Aura

Et que les premiers rayons de soleil de cette journée commencent à pénétrer les rideaux de ma chambre, j’y repense.

J’y repense et j’écris.

Le cœur fade. Les yeux lynchées par un manque de sommeil insoutenable. Les mains molles. Les cheveux raides et ondulés. Les lèvres séchées par une énième cigarette.

Je me dis des choses. J’écris ce que je me dis. Que ce téléphone soit témoin, que je ne puisse me rétracter au réveil. Je me dis que, peut-être, que…

Tu existes vraiment…

Puis, je me dis que, peut-être, que…

Tu n’existes que partiellement…

Tu existes uniquement dans mon cerveau.

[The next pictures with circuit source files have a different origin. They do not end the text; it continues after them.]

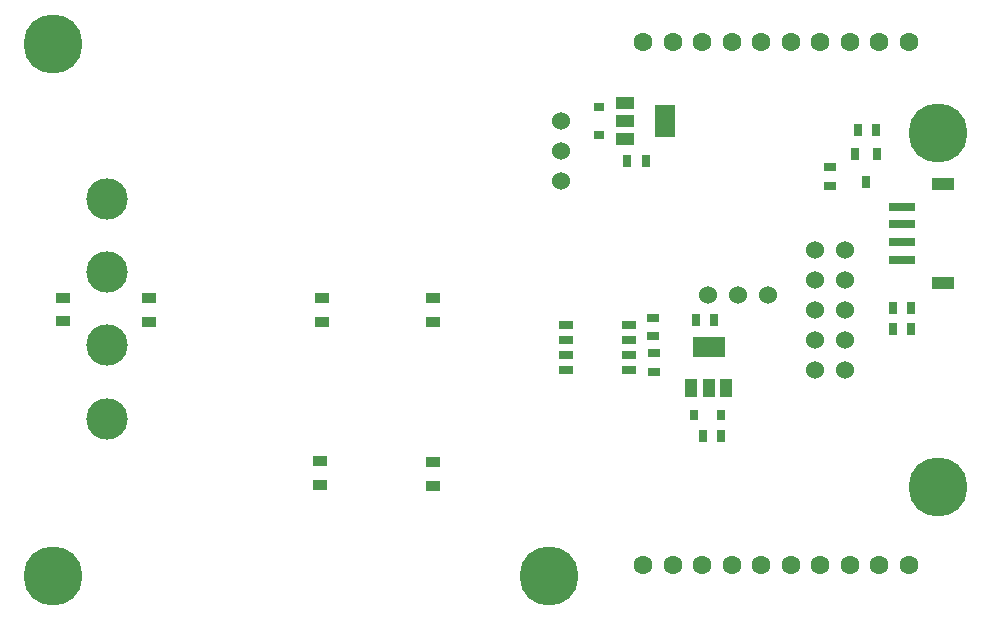
<source format=gbs>
%FSLAX34Y34*%
%MOMM*%
G04 EasyPC Gerber Version 18.0.6 Build 3620 *
%ADD20R,0.65000X1.00000*%
%ADD88R,0.80000X0.90000*%
%ADD107R,0.80000X1.00000*%
%ADD77R,1.01000X1.50000*%
%ADD24R,1.70000X2.76000*%
%ADD14C,1.52400*%
%ADD89C,1.60000*%
%ADD83C,3.50000*%
%ADD13C,5.00000*%
%ADD25R,1.00000X0.65000*%
%ADD86R,1.30000X0.76000*%
%ADD108R,0.90000X0.80000*%
%ADD109R,2.20000X0.80000*%
%ADD21R,1.30000X0.90000*%
%ADD23R,1.50000X1.01000*%
%ADD110R,1.90000X1.10000*%
%ADD78R,2.76000X1.70000*%
X0Y0D02*
D02*
D13*
X61875Y61890D02*
D03*
Y511890D02*
D03*
X481875Y61890D02*
D03*
X810875Y136890D02*
D03*
Y436890D02*
D03*
D02*
D14*
X491875Y395890D02*
D03*
Y421290D02*
D03*
Y446690D02*
D03*
X616075Y299890D02*
D03*
X641475D02*
D03*
X666875D02*
D03*
X706975Y236290D02*
D03*
Y261690D02*
D03*
Y287090D02*
D03*
Y312490D02*
D03*
Y337890D02*
D03*
X732375Y236290D02*
D03*
Y261690D02*
D03*
Y287090D02*
D03*
Y312490D02*
D03*
Y337890D02*
D03*
D02*
D20*
X548125Y412890D02*
D03*
X563625D02*
D03*
X606125Y278290D02*
D03*
X612125Y180290D02*
D03*
X621625Y278290D02*
D03*
X627625Y180290D02*
D03*
X743125Y438890D02*
D03*
X758625D02*
D03*
X773125Y270890D02*
D03*
Y288890D02*
D03*
X788625Y270890D02*
D03*
Y288890D02*
D03*
D02*
D21*
X70625Y277140D02*
D03*
Y297140D02*
D03*
X142875Y276890D02*
D03*
Y296890D02*
D03*
X287875Y138890D02*
D03*
Y158890D02*
D03*
X289875Y276890D02*
D03*
Y296890D02*
D03*
X383875Y137890D02*
D03*
Y157890D02*
D03*
Y276890D02*
D03*
Y296890D02*
D03*
D02*
D23*
X545675Y431890D02*
D03*
Y446890D02*
D03*
Y461890D02*
D03*
D02*
D24*
X580075Y446890D02*
D03*
D02*
D25*
X569875Y264540D02*
D03*
Y280040D02*
D03*
X570875Y234540D02*
D03*
Y250040D02*
D03*
X719875Y392140D02*
D03*
Y407640D02*
D03*
D02*
D77*
X601875Y221090D02*
D03*
X616875D02*
D03*
X631875D02*
D03*
D02*
D78*
X616875Y255490D02*
D03*
D02*
D83*
X107875Y194890D02*
D03*
Y256890D02*
D03*
Y318890D02*
D03*
Y380890D02*
D03*
D02*
D86*
X495875Y236290D02*
D03*
Y248990D02*
D03*
Y261690D02*
D03*
Y274390D02*
D03*
X549275Y236290D02*
D03*
Y248990D02*
D03*
Y261690D02*
D03*
Y274390D02*
D03*
D02*
D88*
X604375Y198290D02*
D03*
X627375D02*
D03*
D02*
D89*
X561375Y70890D02*
D03*
Y513390D02*
D03*
X586375Y70890D02*
D03*
Y513390D02*
D03*
X611375Y70890D02*
D03*
Y513390D02*
D03*
X636375Y70890D02*
D03*
Y513390D02*
D03*
X661375Y70890D02*
D03*
Y513390D02*
D03*
X686375Y70890D02*
D03*
Y513390D02*
D03*
X711375Y70890D02*
D03*
Y513390D02*
D03*
X736375Y70890D02*
D03*
Y513390D02*
D03*
X761375Y70890D02*
D03*
Y513390D02*
D03*
X786375Y70890D02*
D03*
Y513390D02*
D03*
D02*
D107*
X740375Y419000D02*
D03*
X749875Y395000D02*
D03*
X759375Y419000D02*
D03*
D02*
D108*
X523875Y435390D02*
D03*
Y458390D02*
D03*
D02*
D109*
X780875Y329390D02*
D03*
Y344390D02*
D03*
Y359390D02*
D03*
Y374390D02*
D03*
D02*
D110*
X815375Y309640D02*
D03*
Y393890D02*
D03*
X0Y0D02*
M02*

</source>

Tu existes uniquement dans ma tête. Tu existes uniquement quand je ferme les yeux et que je t’imagines. Tu existes uniquement quand je touche à mon téléphone. Tu existes uniquement dans mes pensées, dans ma peau. Tu existes uniquement le temps d’une notification. Tu existes uniquement le temps d’un appel, d’une histoire. Tu existes sur des photos. Tu existes dans des vidéos. Tu existes dans des vocaux.

Mais tu n’existes peut-être pas en vrai.

Dans la vraie vie. Au toucher. Mes sens ne te connaissent pas plus que ça. Ils te rencontraient une fois tous les six mois. Dix ans n’ont pas suffit pour raccourcir cela. T’es comme un rêve. T’es comme une amie imaginaire. T’es comme un Dieu. Une déesse. Une personne créée de toutes pièces par mon imagination sordide.

Créée, car tu es ce que mon cerveau désirait. Tu englobe les qualités et les défauts que je cherchais et que je continue à chercher. Il y a un peu de sel dans ton âme sucrée. Et cet équilibre m’a permit de t’aimer. Tu regroupe ces fameuses qualités qui font que je te désire, puis fini par t’oublier. Avant qu’une nouvelle rencontre me permette de savoir qu’elle n’est pas assez. Elle est certainement parfaite. Mais pas parfaite pour moi. Pas assez. Alors je te désire à nouveau. Puis, je t’oublie. Parce que tu existe que le temps d’un message, d’un appel, d’une voix, d’un rire, d’une blague. Mais tu n’es pas là.

Tu n’existes que quand la nuit est là. Que lorsque mes souvenirs me rattrapent. Que lorsque mon existence se questionne.

Je ne me souviens ni de la chaleur de ton souffle, ni du goût de tes lèvres, ni de la douceur de ta peau, ni du parfum de tes cheveux. Je n’en ai que des brefs échantillons de souvenirs qui viennent caresser mon esprit, comme un fantôme qui rôde dans ma mémoire.

Il ne me parle pas, il me murmure des phrases inintelligibles. Il ne me touche pas, il ne fait que me caresser d’un air froid. Il ne me fait pas l’amour, il ne me laisse qu’entre voir une ombre d’un téton.

Suffisant pour te désirer à nouveau. Insuffisant pour t’oublier. Suffisant pour penser à toi. Insuffisant pour t’aimer à nouveau.

Il serait peut-être plus judicieux de dire, que tu n’existes pas.